Document passage:
..........

Major laparoscopic hepatectomy safe in selected patients

Last Updated: 2013-01-03 15:15:17 -0400 (Reuters Health)

NEW YORK (Reuters Health) - Three different types of laparoscopic major hepatectomy, and traditional open liver resection, all yielded similar results in a systematic literature review by Japanese surgeons.

"We believe laparoscopic liver resection is the way to go and most liver surgeons should become familiar with the techniques," senior author Dr. Go Wakabayashi from Iwate Medical University told Reuters Health by email.

Aside from the open operations, cases were done either with pure laparoscopy, hand-assisted laparoscopy, or laparoscopy assisted techniques.

In pure laparoscopy, all of the dissection is done laparoscopically, and the specimen is removed via a Pfannelstiel incision. Hand-assisted surgery involves the use of a hand port to help with the dissection and specimen removal through the hand port incision. In laparoscopy assisted resection, the liver is mobilized laparoscopically, and the liver parenchyma is transected and removed through a 10 cm to 12 cm incision.

None of the 29 papers included in the study were randomized trials or direct comparisons of one method to another, the authors reported online December 20 in Annals of Surgery.

At the time of the literature search - more than a year ago - 1,161 major laparoscopic hepatic resections had been reported, mainly for hepatocellular carcinoma, metastatic disease, and benign tumors.

Operations lasted from 126 to 388 minutes on average. The rate of transfusions ranged from 0% to 33%, and conversions to open surgery occurred in 0% to 26%. Complication rates ranged from 11% to 23%, with three postoperative deaths.

..........

Supplied information:
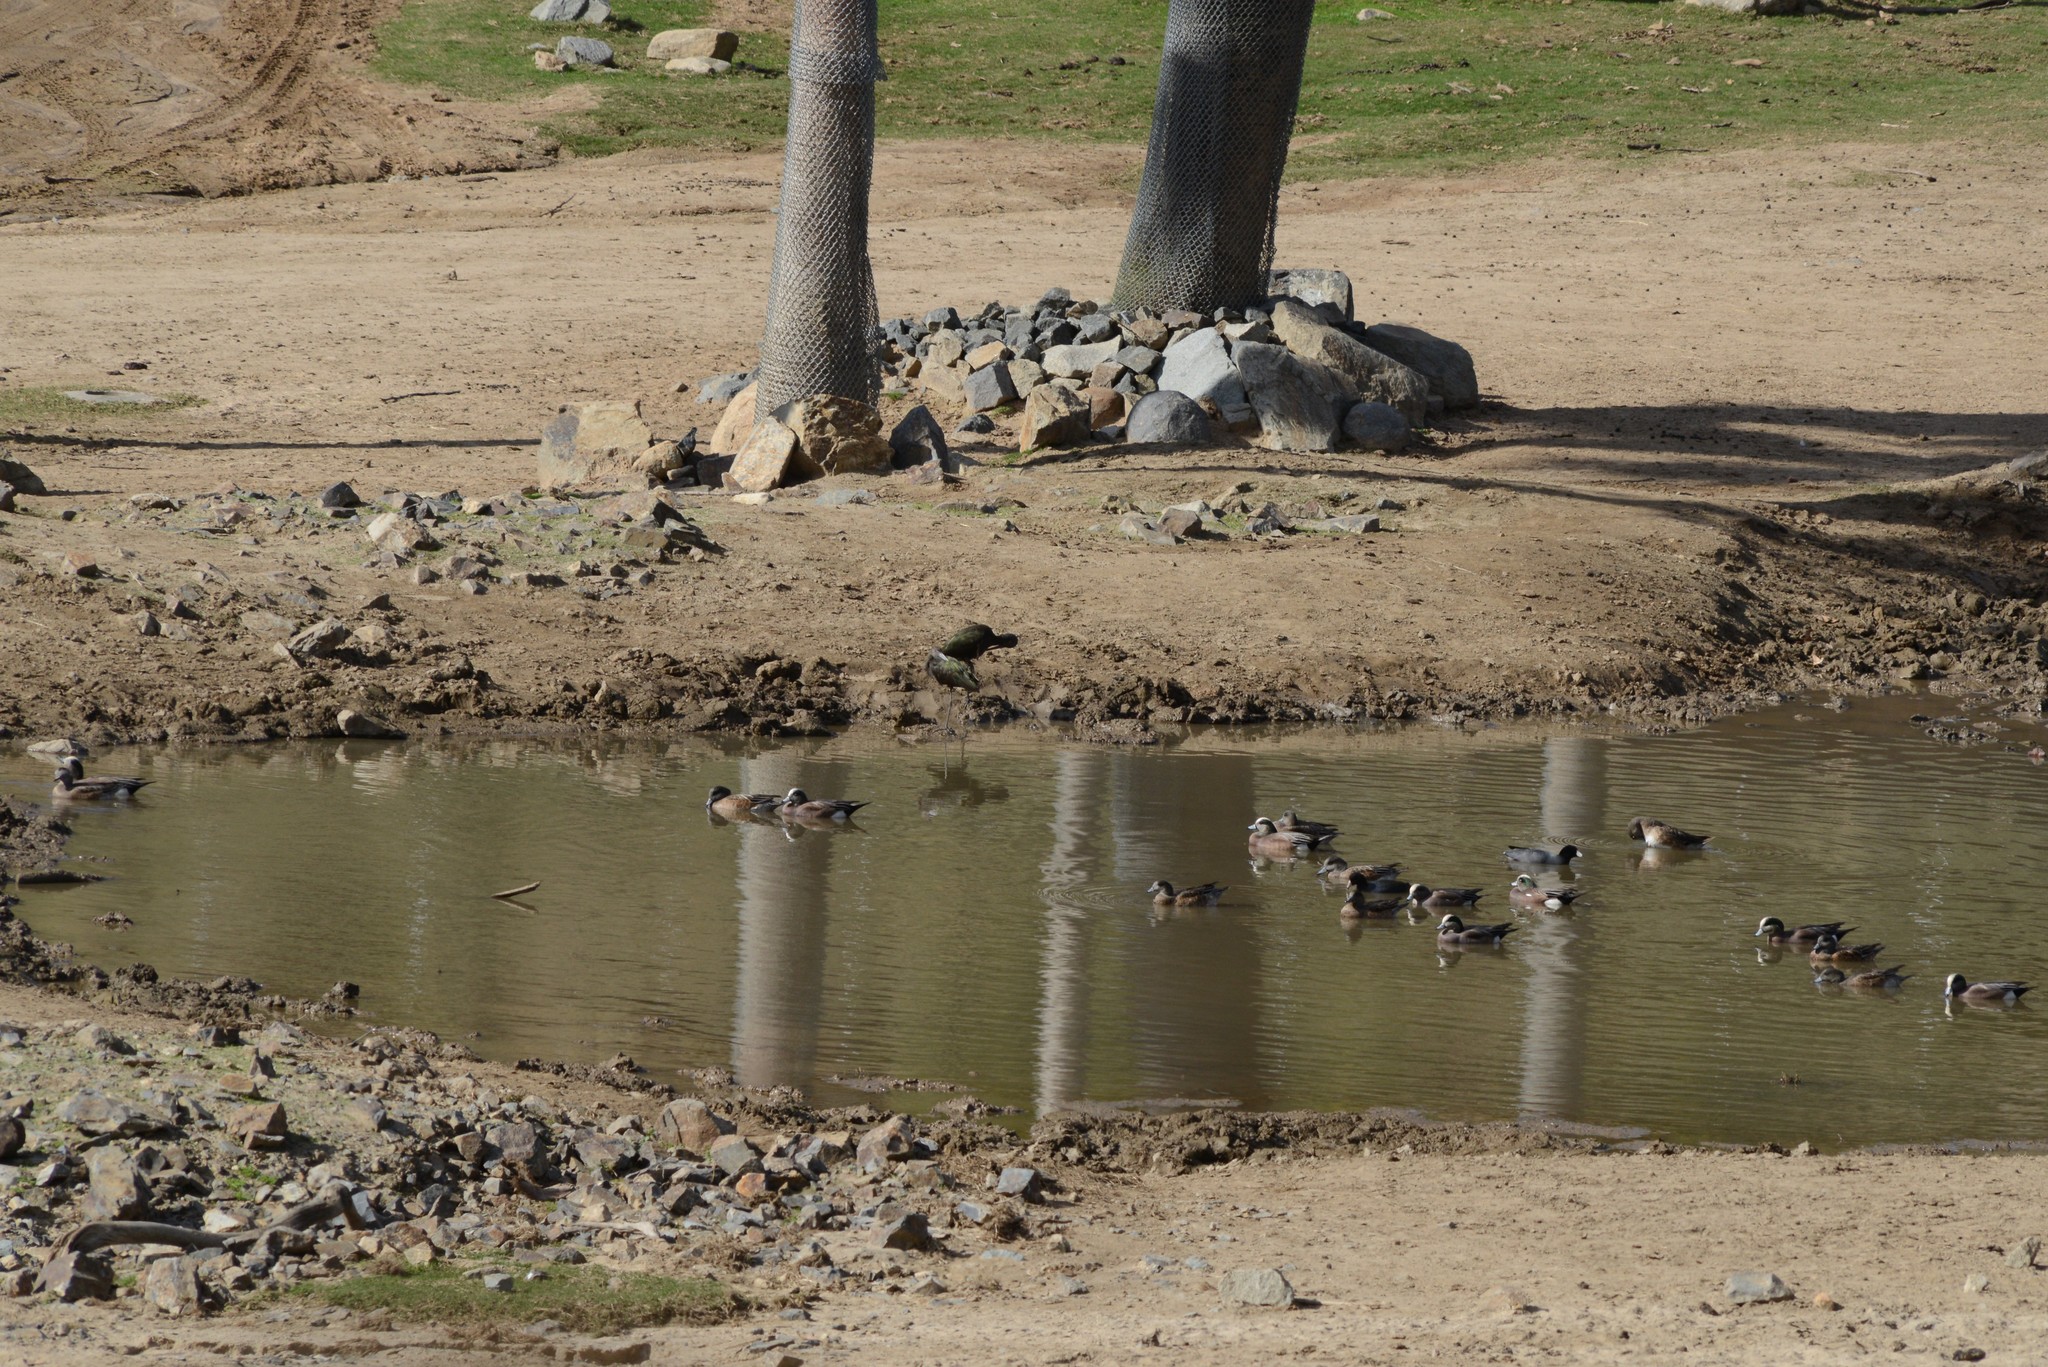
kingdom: Animalia
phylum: Chordata
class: Aves
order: Anseriformes
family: Anatidae
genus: Mareca
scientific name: Mareca americana
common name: American wigeon
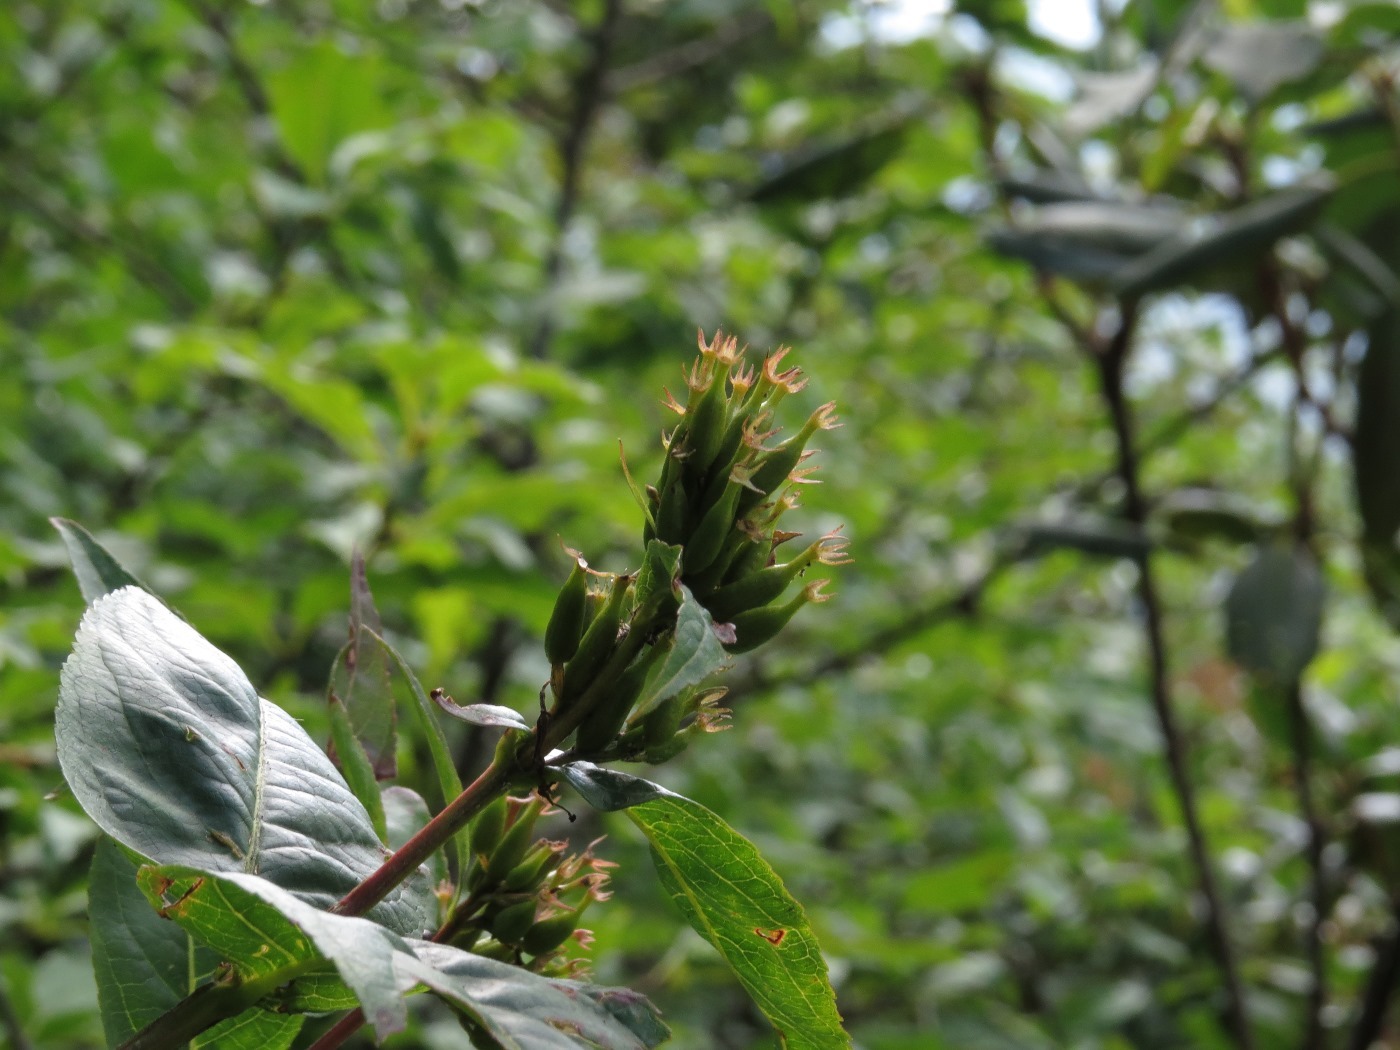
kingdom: Plantae
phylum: Tracheophyta
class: Magnoliopsida
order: Dipsacales
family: Caprifoliaceae
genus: Diervilla
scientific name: Diervilla sessilifolia
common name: Bush-honeysuckle
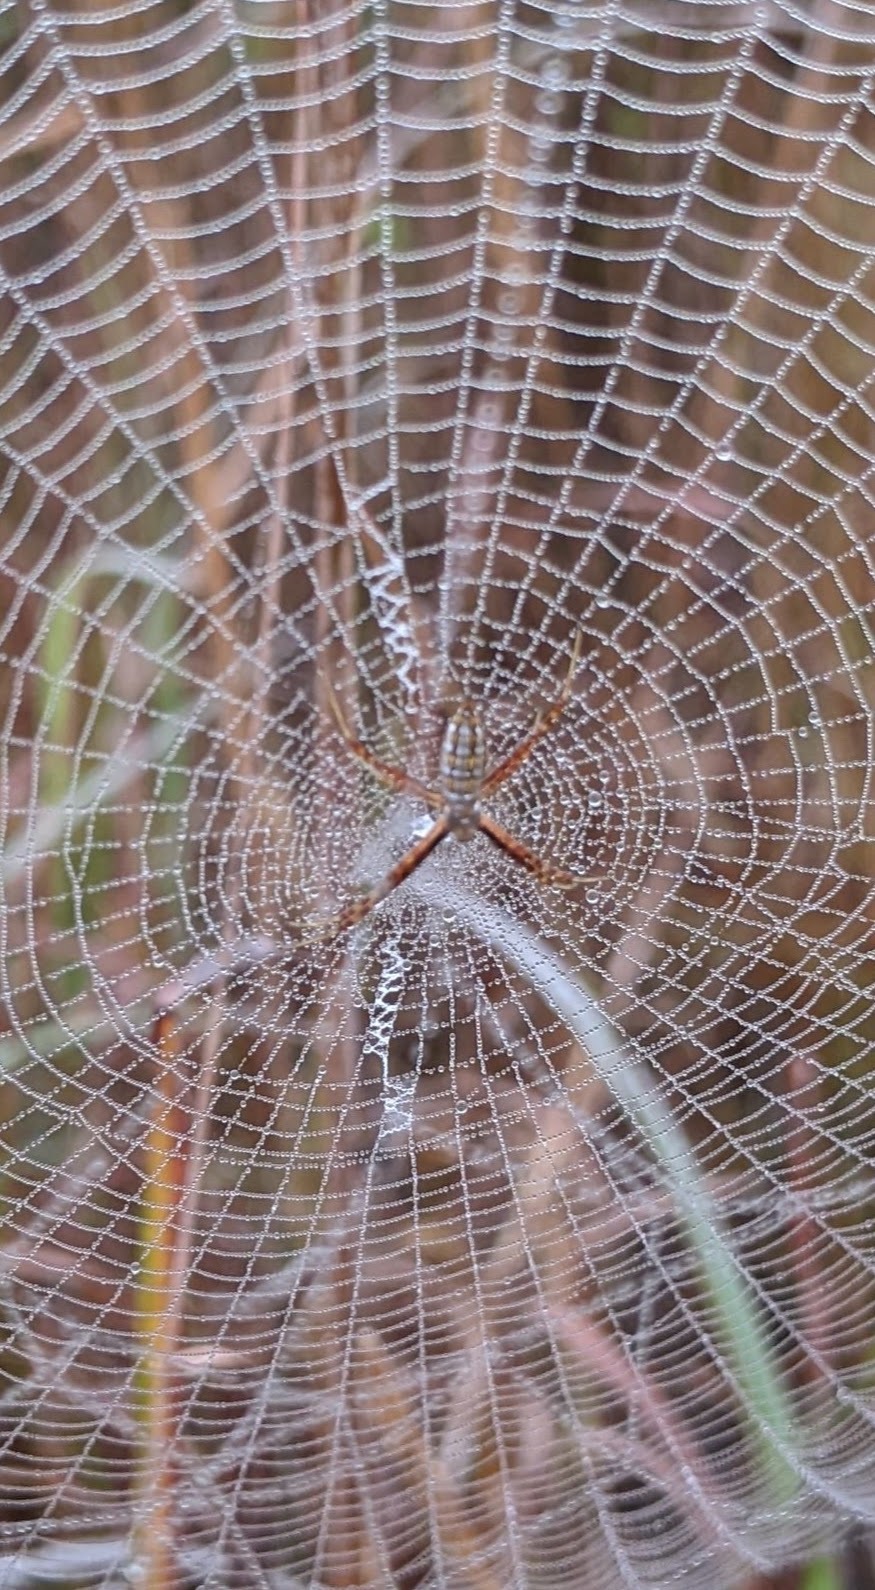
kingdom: Animalia
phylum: Arthropoda
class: Arachnida
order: Araneae
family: Araneidae
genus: Argiope
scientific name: Argiope trifasciata
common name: Banded garden spider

..........

Your instructions: Write out the full text on laparoscopic liver surgery, reproducing it word for word. The listing has no connection to the text on laparoscopic liver surgery.

Answer for the task:
Major laparoscopic hepatectomy safe in selected patients

Last Updated: 2013-01-03 15:15:17 -0400 (Reuters Health)

NEW YORK (Reuters Health) - Three different types of laparoscopic major hepatectomy, and traditional open liver resection, all yielded similar results in a systematic literature review by Japanese surgeons.

"We believe laparoscopic liver resection is the way to go and most liver surgeons should become familiar with the techniques," senior author Dr. Go Wakabayashi from Iwate Medical University told Reuters Health by email.

Aside from the open operations, cases were done either with pure laparoscopy, hand-assisted laparoscopy, or laparoscopy assisted techniques.

In pure laparoscopy, all of the dissection is done laparoscopically, and the specimen is removed via a Pfannelstiel incision. Hand-assisted surgery involves the use of a hand port to help with the dissection and specimen removal through the hand port incision. In laparoscopy assisted resection, the liver is mobilized laparoscopically, and the liver parenchyma is transected and removed through a 10 cm to 12 cm incision.

None of the 29 papers included in the study were randomized trials or direct comparisons of one method to another, the authors reported online December 20 in Annals of Surgery.

At the time of the literature search - more than a year ago - 1,161 major laparoscopic hepatic resections had been reported, mainly for hepatocellular carcinoma, metastatic disease, and benign tumors.

Operations lasted from 126 to 388 minutes on average. The rate of transfusions ranged from 0% to 33%, and conversions to open surgery occurred in 0% to 26%. Complication rates ranged from 11% to 23%, with three postoperative deaths.